According to The Guardian, standardized testing is used to evaluate teachers’ effectiveness in teaching. When students perform poorly on the SAT or the ACT, it reflects the teachers and the school’s ability to teach. The Obama Administration believes that standardized testing is now used to punish and scold teachers, even though this was never the initial purpose. In New Jersey, an English teacher was fired from her school and was banned from the district, simply because her students performed poorly on the SAT English portion. In fact, some schools are forcing teachers to teach curriculums that students can use in standardized testing. However, these curriculums leave out significant components, such as critical thinking. As seen by evidence, teachers are being fired due to standardized test scores, which is completely unreasonable. Students and teachers are being challenged due to universities’ dependency on standardized test results.
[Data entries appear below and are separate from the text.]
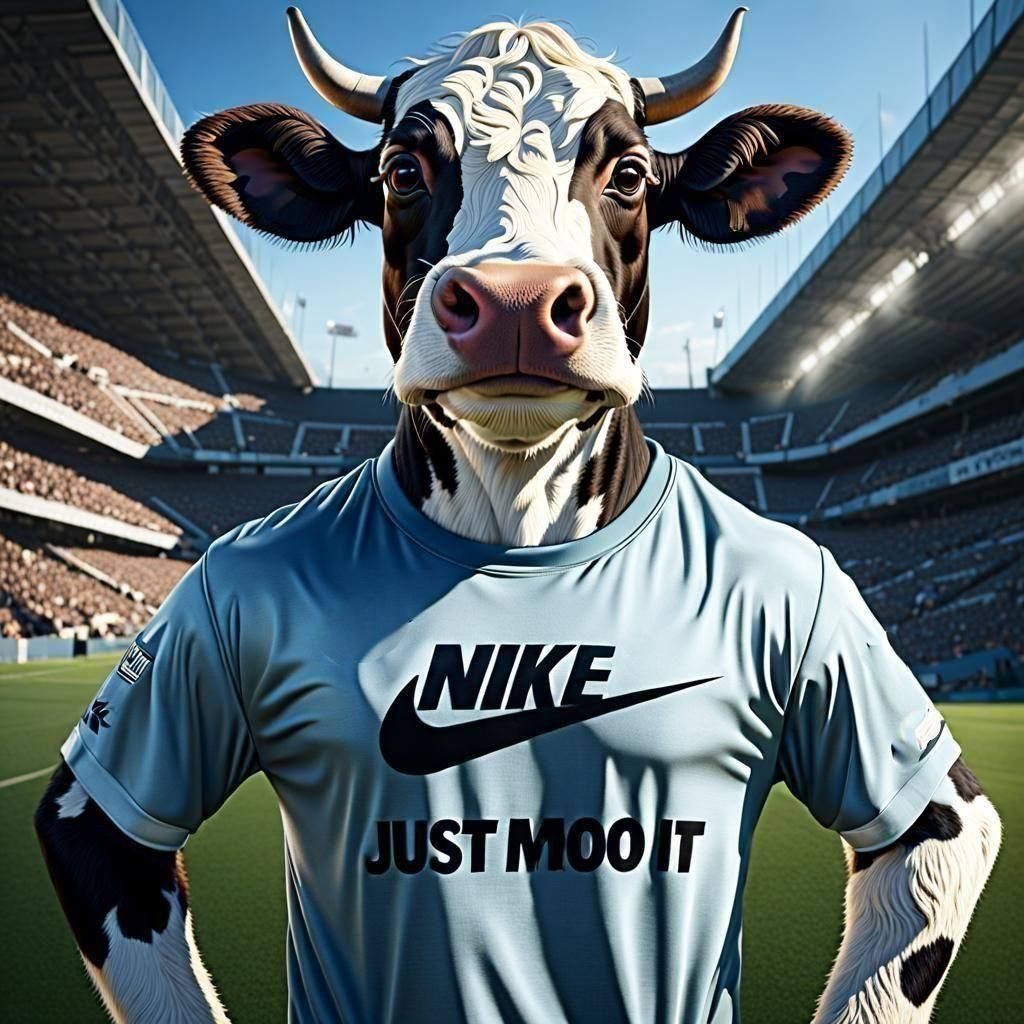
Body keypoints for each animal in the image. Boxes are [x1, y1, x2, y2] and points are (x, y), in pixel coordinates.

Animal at [36, 7, 1000, 1023]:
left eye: (627, 173)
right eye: (402, 170)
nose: (516, 301)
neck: (517, 519)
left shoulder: (840, 637)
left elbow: (927, 843)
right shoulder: (210, 605)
The SAT and ACT should definitely not be enforced. It can be a firm foundation of an application if needed; however, it should not be something that an applicator is mainly evaluated from. In fact, some universities are already cancelling their standardized testing requirements from college applications and are giving students more freedom in how they want to showcase their academic achievements and potential. Hopefully, as time goes on, students will be appraised by human quality and academic work accomplished throughout their four years of high school, rather than a simple test that fails to show even half of a student’s true abilities. Currently, standardized testing is deeply enrooted within our society, and it will take time for the college application process to change. Nevertheless, freeing the standardized testing requirement from college applications could be the final puzzle piece to achieving the masterpiece called student success.